Saturday, June 26, 2010

Summer Is Gone (Anglo-Saxon Period)

Many often people question their productivity as persons of an active society and relate it to age. Furthermore, they also query if their age is an impediment to achieve a goal. This questioning of the importance of age is represented in the Irish poem Summer Is Gone, which also depicts one of the main Celtic values, admiration for nature.

This poem is rich in the use of images that clearly depict the admiration for nature. It is important to point out that the speaker of this poem is very aware of it. He is someone who pays attention to details. In fact, because he observes the environment and all its cycles, he is able to explain the process of aging using images of natural elements.

Moreover, the speaker is announcing the truth about old age of a person who is unaware of this issue. For instance, when the speaker says, “My tidings for you: the stag bells/Winter snows, summer is gone,” he is narrating his own story; he is telling to other person to wake up, to look at the years he has wasted, and not to make the same mistakes. Furthermore, the speaker recognizes that he is no longer a young man, but a mature one who has not made good use of his life. Additionally, the speaker shows that physical appearance changes and deteriorates; however, he does not make reference to beauty, but to the idea that the older you are, the more difficult it is to perform in a field in order to achieve your goals. In fact, on the third stanza, the speaker acknowledges that he has wasted his life, “The wild-goose has raised his wonted cry”; hence this cry shows sorrow because the person realizes that the “golden” age of youth has gone and that there is no possibility to go back to change it.

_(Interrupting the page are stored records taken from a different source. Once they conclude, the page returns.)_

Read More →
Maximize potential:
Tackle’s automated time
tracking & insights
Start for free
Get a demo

Finally, the last stanza reinforces the ideas mentioned above. Indeed, when the speaker says that “Cold has caught the wings of birds;/Season of ice—these are my tidings,” he admits that the aging process brought a person to a time in which age will “cut” the wings of freedom because there will be a moment in which old people will become dependable, so the speaker is not happy of seeing that now he does not have the same opportunities as in early life, and that he has to accept that he is an old person that will depend on others. Therefore, the speaker expresses that there is not more time to show his productivity, thus he feels repentant of knowing that he has misuse his life.